>> start Source extract

And when you test the kitchen gods, you’d better be prepared to deal with the consequence.

The consequence should’ve been a golden brown and crispy disc of firm but gooey cheese, solid enough to pick up and place atop my crisp, cool salad, but baked just enough to ooze creamy goodness into every green bite. A delicious trophy rewarding my culinary bravery.

Instead, my consequence was a searing hot baking sheet flowing with a lava-like lake of breadcrumb-speckled, melted, messy goat cheese.

My cheese didn’t defy the laws of science.

It followed them precisely.

Not pretty.

But damn it, I wanted goat cheese on my salad, and I hadn’t endured that harrowing trial just to scrape my cheesy clustercuss into the trash.

Instead, I scraped that gooey, gloppy puddle together into two misshapen globs and slapped ’em onto our salads anyway.

It wasn’t pretty, but we ate it.

And it was good.

well, okay, the salad was pretty…but the goat cheese was not

What’s in it:

  • 4 ounces goat cheese (use something kind of firm, NOT Humboldt fog  this is where I went wrong)
  • a little bit of olive oil
  • a handful of your favorite herbs
  • 1/2 cup breadcrumbs
  • 3-4 cups salad greens
  • 2 slices bacon
  • 1/4 cup halved pecans
  • 2 small peaches, quartered
  • 1 cup cherry or grape tomatoes, halved or quartered
  • 1/4 cup pickled beets, sliced into slivers
  • a quick vinaigrette (2 teaspoons brown mustard, 2 tablespoons sherry vinegar, 4 tablespoons olive oil, salt & pepper to taste)

>> end Source extract

List every ingredient in the recipe text whose amount is given in cups, along with that amount. The listing that comes next is separate material, unrelated to the recipe text.

>> start Dataset

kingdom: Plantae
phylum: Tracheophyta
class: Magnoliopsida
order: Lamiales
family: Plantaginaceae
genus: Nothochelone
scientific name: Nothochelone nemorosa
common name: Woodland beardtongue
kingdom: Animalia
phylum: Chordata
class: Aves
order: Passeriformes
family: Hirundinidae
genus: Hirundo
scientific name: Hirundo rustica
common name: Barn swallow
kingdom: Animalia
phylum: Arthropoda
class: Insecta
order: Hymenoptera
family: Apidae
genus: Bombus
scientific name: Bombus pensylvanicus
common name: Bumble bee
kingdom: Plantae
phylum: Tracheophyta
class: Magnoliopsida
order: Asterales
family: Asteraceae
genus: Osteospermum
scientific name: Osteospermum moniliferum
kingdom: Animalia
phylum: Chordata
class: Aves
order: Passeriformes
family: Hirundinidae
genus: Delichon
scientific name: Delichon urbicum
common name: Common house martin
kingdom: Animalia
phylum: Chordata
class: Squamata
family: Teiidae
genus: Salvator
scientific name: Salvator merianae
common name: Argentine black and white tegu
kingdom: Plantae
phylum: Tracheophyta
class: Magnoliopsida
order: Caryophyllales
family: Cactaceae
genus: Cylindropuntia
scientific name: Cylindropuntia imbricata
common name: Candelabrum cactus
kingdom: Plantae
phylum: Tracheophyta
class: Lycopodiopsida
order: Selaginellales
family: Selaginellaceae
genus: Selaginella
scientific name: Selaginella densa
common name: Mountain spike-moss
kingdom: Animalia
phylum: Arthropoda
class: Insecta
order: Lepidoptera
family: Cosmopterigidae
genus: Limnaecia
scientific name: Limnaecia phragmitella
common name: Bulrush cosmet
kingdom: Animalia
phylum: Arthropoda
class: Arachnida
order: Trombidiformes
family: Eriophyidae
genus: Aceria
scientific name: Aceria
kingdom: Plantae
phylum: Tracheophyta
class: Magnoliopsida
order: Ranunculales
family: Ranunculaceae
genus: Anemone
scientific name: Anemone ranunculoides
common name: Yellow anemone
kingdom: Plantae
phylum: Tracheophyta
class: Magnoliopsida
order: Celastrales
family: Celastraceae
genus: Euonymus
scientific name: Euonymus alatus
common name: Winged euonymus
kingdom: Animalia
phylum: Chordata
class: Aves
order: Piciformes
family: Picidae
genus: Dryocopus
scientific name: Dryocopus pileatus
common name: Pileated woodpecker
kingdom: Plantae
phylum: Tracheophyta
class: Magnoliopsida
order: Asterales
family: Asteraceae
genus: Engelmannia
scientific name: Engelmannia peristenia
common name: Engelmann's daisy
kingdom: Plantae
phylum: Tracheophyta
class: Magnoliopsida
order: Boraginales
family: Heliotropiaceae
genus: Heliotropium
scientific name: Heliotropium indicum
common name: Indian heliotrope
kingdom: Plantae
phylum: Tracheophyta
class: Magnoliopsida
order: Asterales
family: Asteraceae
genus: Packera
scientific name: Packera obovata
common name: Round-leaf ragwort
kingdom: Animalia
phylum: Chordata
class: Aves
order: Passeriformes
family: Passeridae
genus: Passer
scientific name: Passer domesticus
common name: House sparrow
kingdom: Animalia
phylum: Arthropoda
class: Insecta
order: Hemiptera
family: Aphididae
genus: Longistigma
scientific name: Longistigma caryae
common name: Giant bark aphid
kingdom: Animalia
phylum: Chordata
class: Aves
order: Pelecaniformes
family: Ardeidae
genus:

>> end Dataset

Result:
- 1/2 cup breadcrumbs
- 3-4 cups salad greens
- 1/4 cup halved pecans
- 1 cup cherry or grape tomatoes
- 1/4 cup pickled beets